[DOCUMENT TEXT]

>>>

My 1984 JD826 with a Tecumseh HM80 sheared the flywheel key. When I got it, it would start and idle fine but die under load. Cleaned carb, replaced carb, new plug, checked valves, etc. pulled the flywheel to inspect the points, etc and there it was. Sheared flywheel key.


----------



## 3vanman (Nov 21, 2017)

captchas said:


> no it has a steel key of the half moon style in the crank zongshen is the company MTD has make the powermore engines for them
> 
> old thread Chinese Engines even scot made note of it on Jan 20, 2013


Not to offend anyone, or start a disagreement, I agree with the comment that the crank is made by zonshen, I can find no support for the comment "no it has a steel key of the half moon style", and further I find it strange that MTD lists a flywheel key for snow blower engines. 
Of course I could be mistaken, won't be the first time.


----------



## Clutch Cargo (Dec 27, 2015)

A "half moon" style key is called a Woodruff key, so named for the milling cutter used to make the keyway in the shaft to accommodate it. 

I have never experienced such a failure in a flywheel, but I have seen failures of pump element keys (and keyways) and input couplings due to torsional vibrations. In some instances, particularly failures of old-style "damper plates" in inboard marine gasoline engines, this was indeed caused by bad fuel, a misfiring plug, or bad wire. Therefore, if this person did run his engine with bad fuel (and its associated rough running and misfires) for many hours IMHO it is entirely possible for the key to shear off.


----------



## Shovel (Mar 26, 2019)

If they flywheel nut wasn't properly torqued it can sheer the key without hitting anything.
Common?..Not really ..I have seen it twice on outboard engines.I was in one of the boats when it quit..Once on a saw .
It would be worth checking...if that nut isn't tight it beats the key to death...especially the jerking around that happens when we shut off an engine. 
But first I would try a new plug.

<<<

[CHECK YOUR UNDERSTANDING]
**A.** Copy everything in the flywheel key thread from "Of course I" down to "to shear off.".
**B.** Arrange everything in the rows from their start down to the line containing "Reading left to right, transcribe" as a Markdown table with the columns Number and Text. Skip blank lines and leave out the pictures.

[DATA EXCERPTS]
>>>

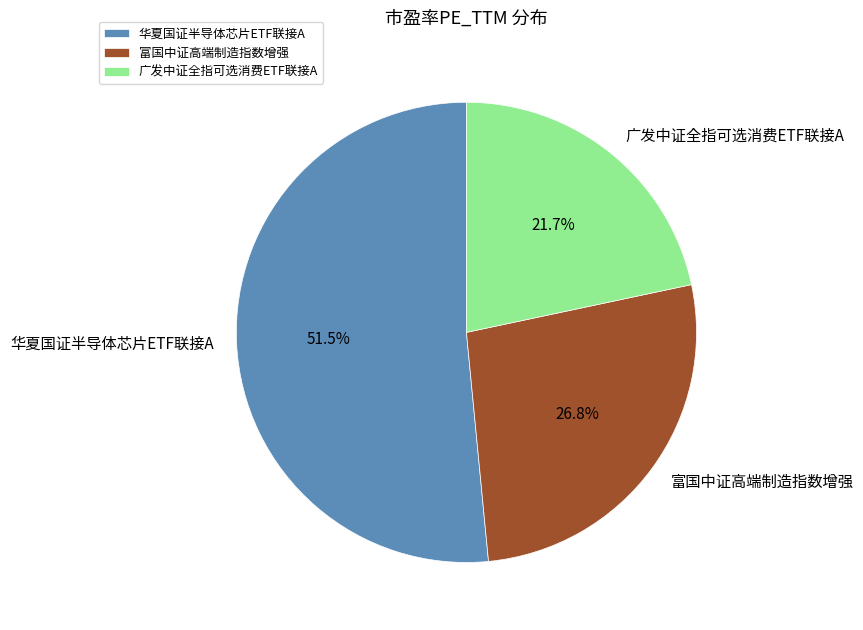

Is there a majority slice in this chart?

Yes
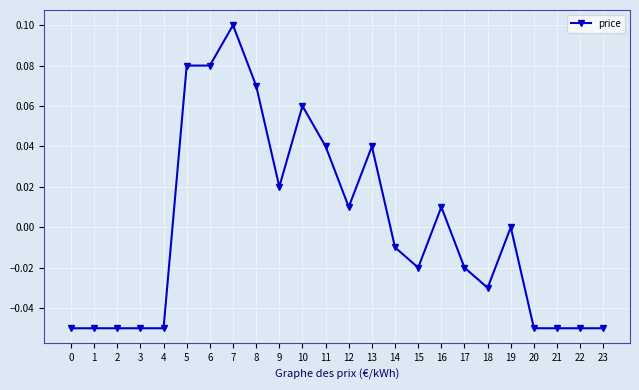

True or false: there are more than 1 points higher than both neighbors.

True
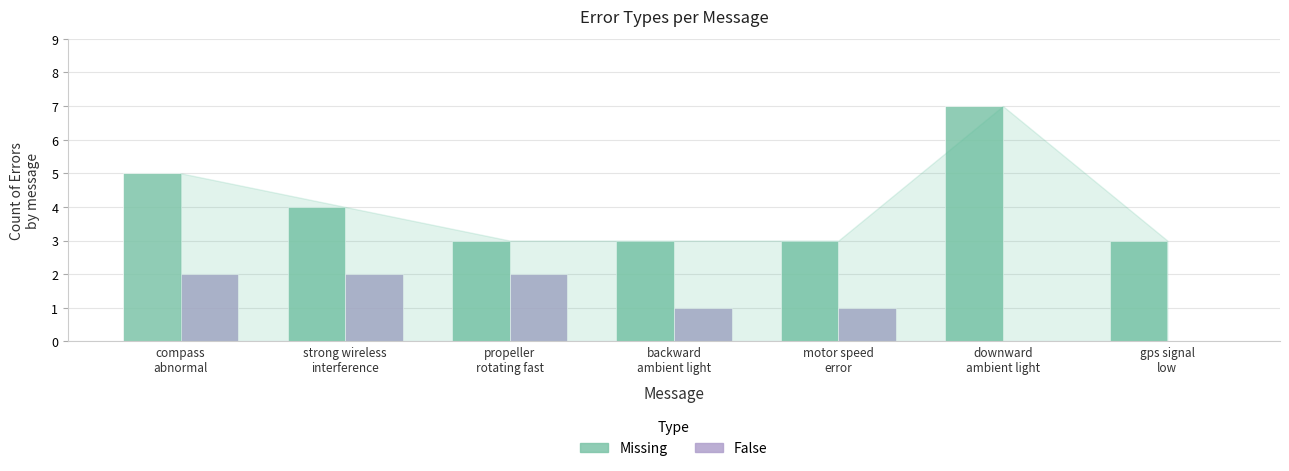

Which series has the largest total across all categories?

Missing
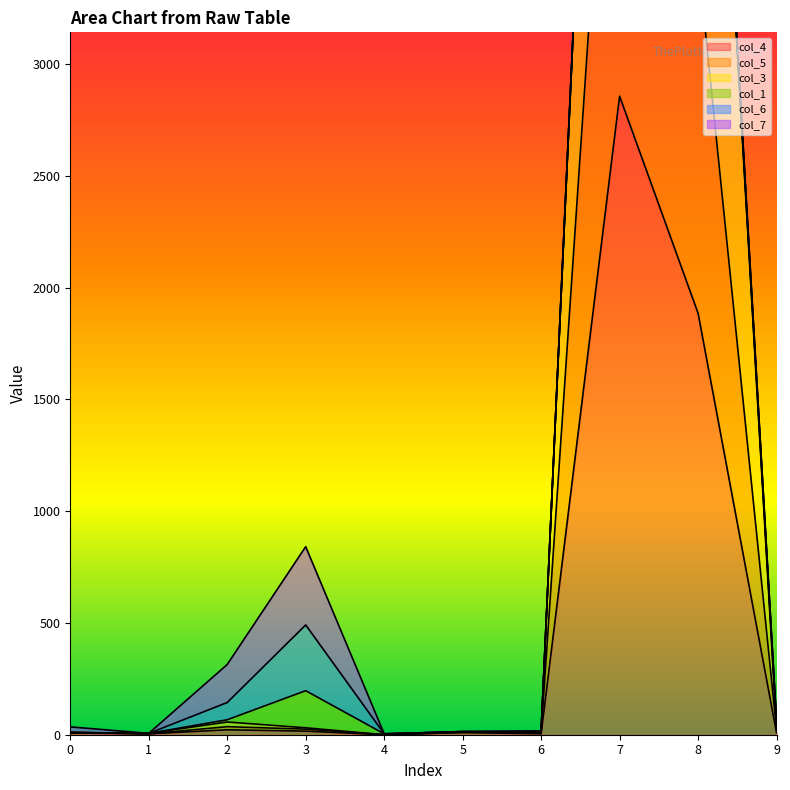

Is it true that col_3 equals 15 at 9?

False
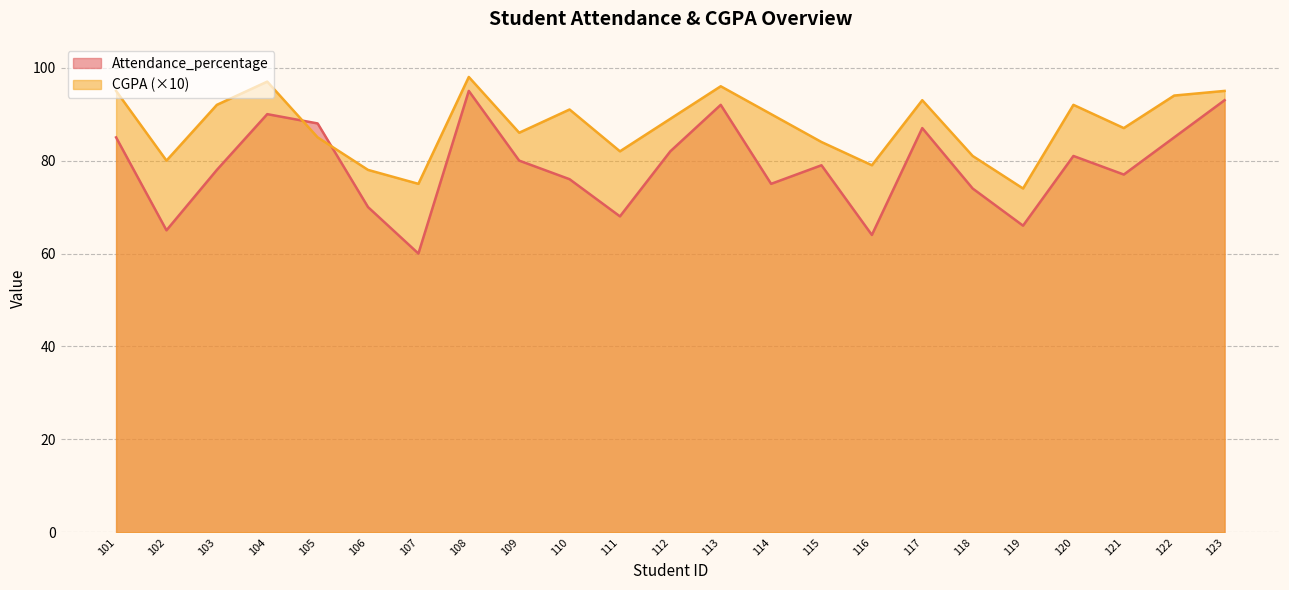

Reading left to right, transcribe all the data shown in this chart.

Attendance_percentage: 101=85	102=65	103=78	104=90	105=88	106=70	107=60	108=95	109=80	110=76	111=68	112=82	113=92	114=75	115=79	116=64	117=87	118=74	119=66	120=81	121=77	122=85	123=93
CGPA: 101=95	102=80	103=92	104=97	105=85	106=78	107=75	108=98	109=86	110=91	111=82	112=89	113=96	114=90	115=84	116=79	117=93	118=81	119=74	120=92	121=87	122=94	123=95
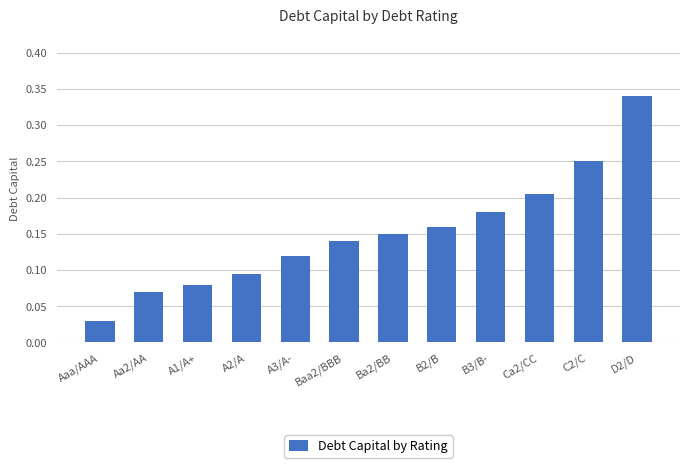

What is the change in value from A1/A+ to B3/B-?

+0.1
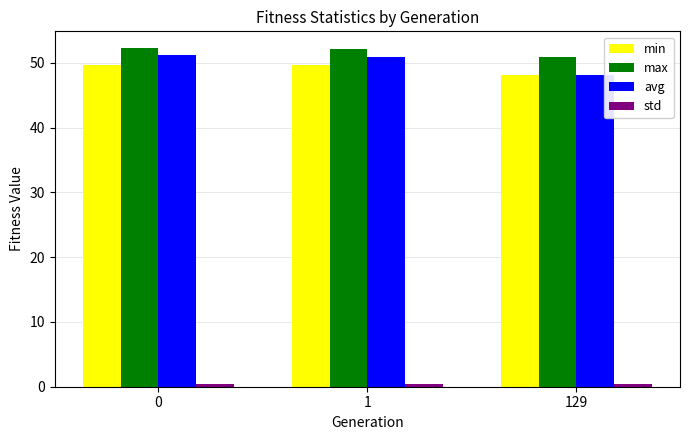

Is it true that min equals 48.1 at 129?

True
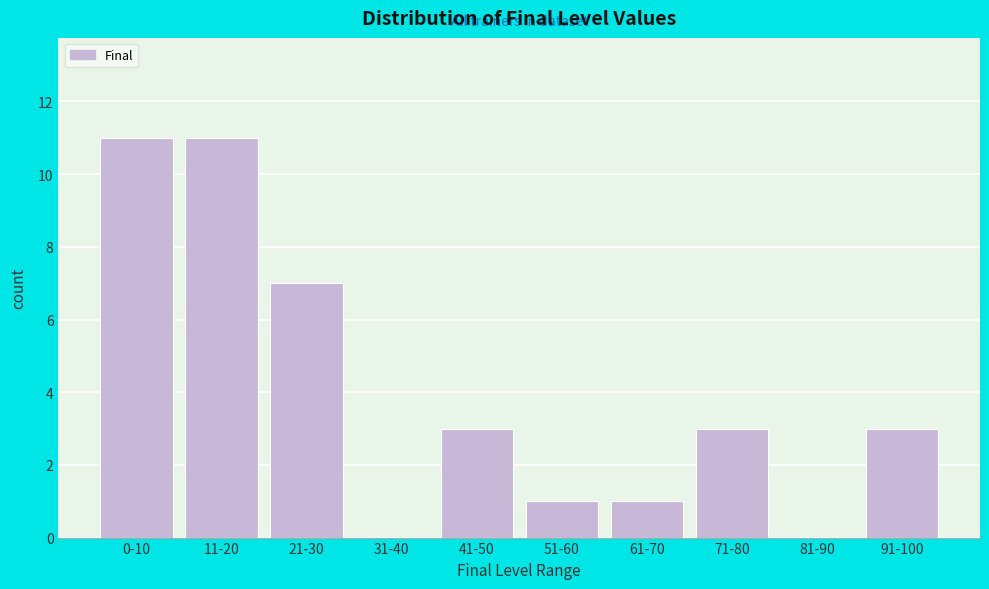

Reading left to right, extract all data points from this chart.

0-10=11	11-20=11	21-30=7	31-40=0	41-50=3	51-60=1	61-70=1	71-80=3	81-90=0	91-100=3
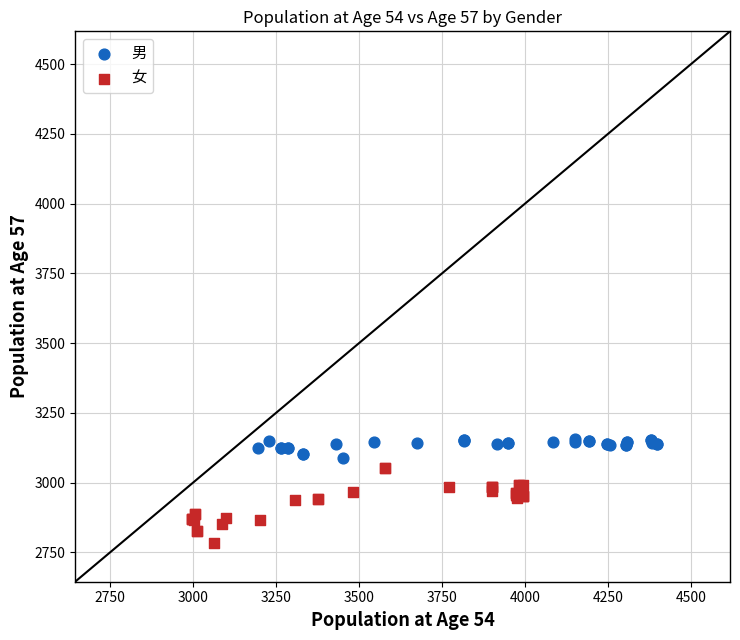

Which series reaches the maximum Y coordinate?

男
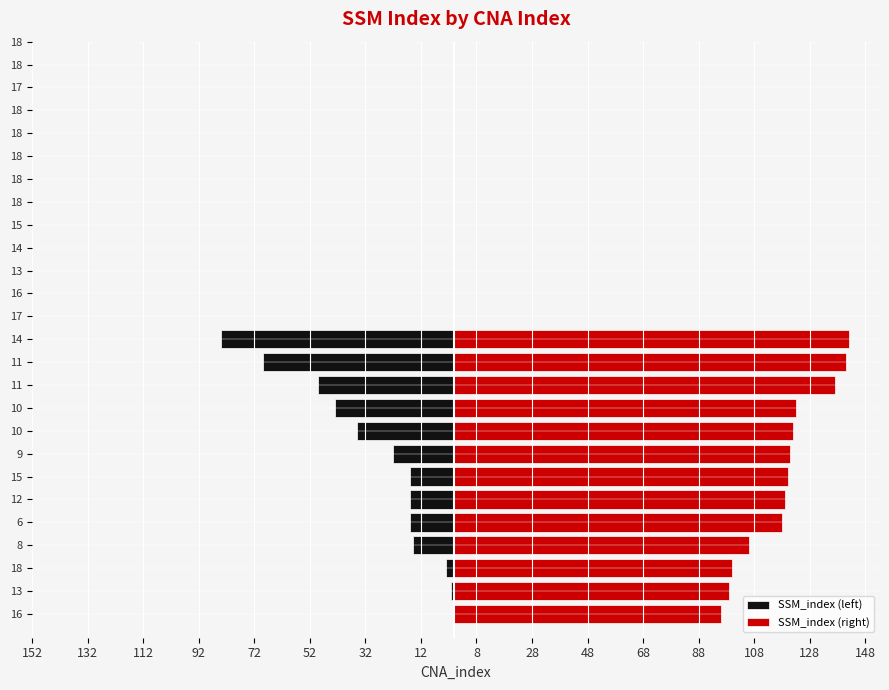

True or false: SSM_index (right) has a value of 78 at 11.

False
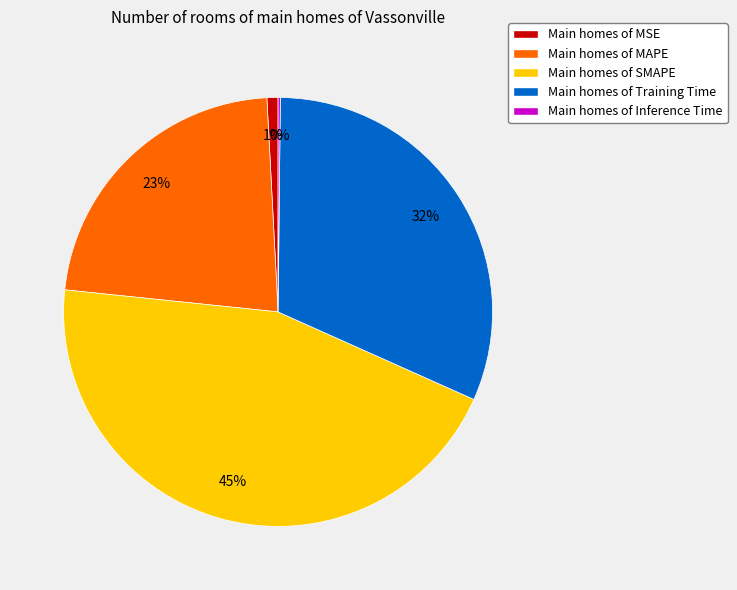

Does any single category account for the majority?

No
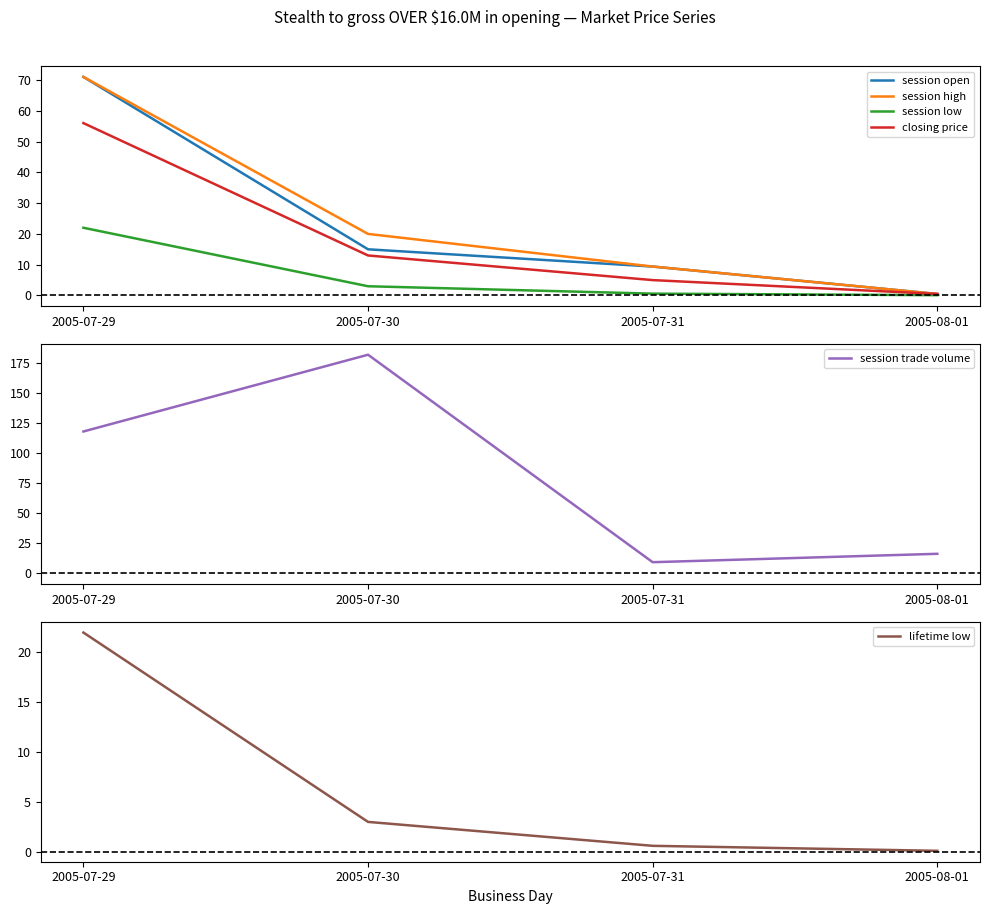

True or false: lifetime low and session high intersect in this chart.

False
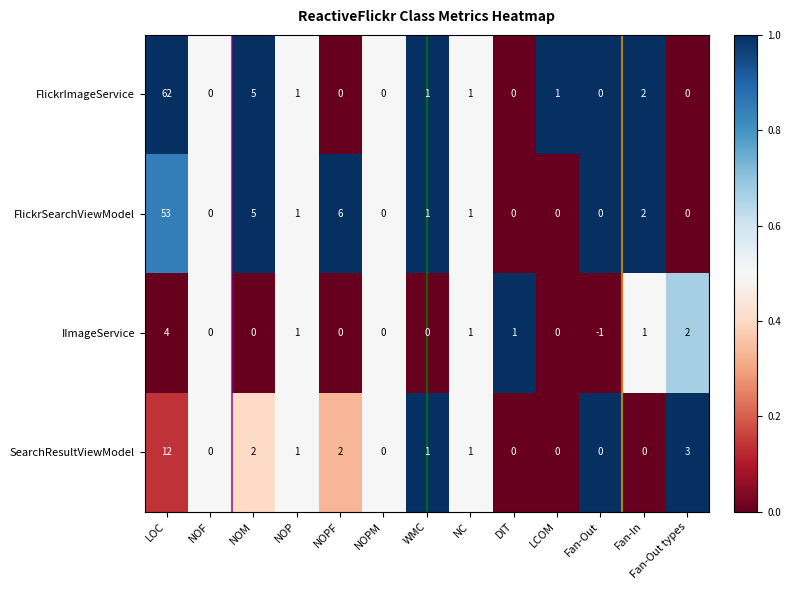

What is the average value of the FlickrSearchViewModel series?

5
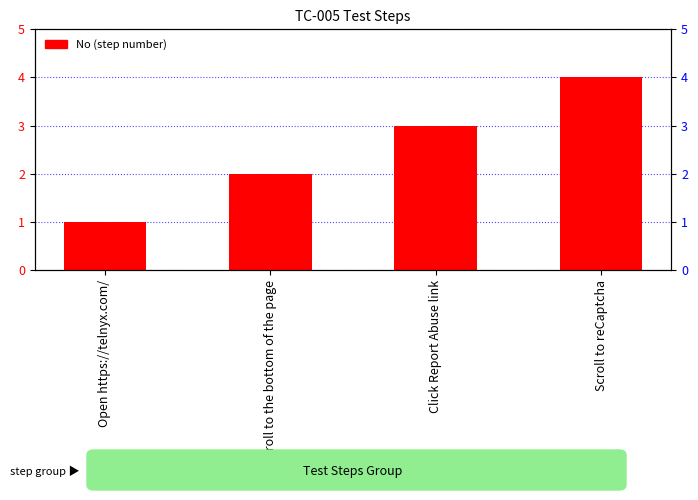

Is it true that the value at Scroll to the bottom of the page is 3?

False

<<<

[SET OF ANSWERS]
**A.**
Of course I could be mistaken, won't be the first time.


----------



## Clutch Cargo (Dec 27, 2015)

A "half moon" style key is called a Woodruff key, so named for the milling cutter used to make the keyway in the shaft to accommodate it. 

I have never experienced such a failure in a flywheel, but I have seen failures of pump element keys (and keyways) and input couplings due to torsional vibrations. In some instances, particularly failures of old-style "damper plates" in inboard marine gasoline engines, this was indeed caused by bad fuel, a misfiring plug, or bad wire. Therefore, if this person did run his engine with bad fuel (and its associated rough running and misfires) for many hours IMHO it is entirely possible for the key to shear off.

**B.**
| Number | Text |
|---|---|
| 1 | Is there a majority slice in this chart? |
| 2 | Yes |
| 3 | True or false: there are more than 1 points higher than both neighbors. |
| 4 | True |
| 5 | Which series has the largest total across all categories? |
| 6 | Missing |
| 7 | Is it true that col_3 equals 15 at 9? |
| 8 | False |
| 9 | Reading left to right, transcribe all the data shown in this chart. |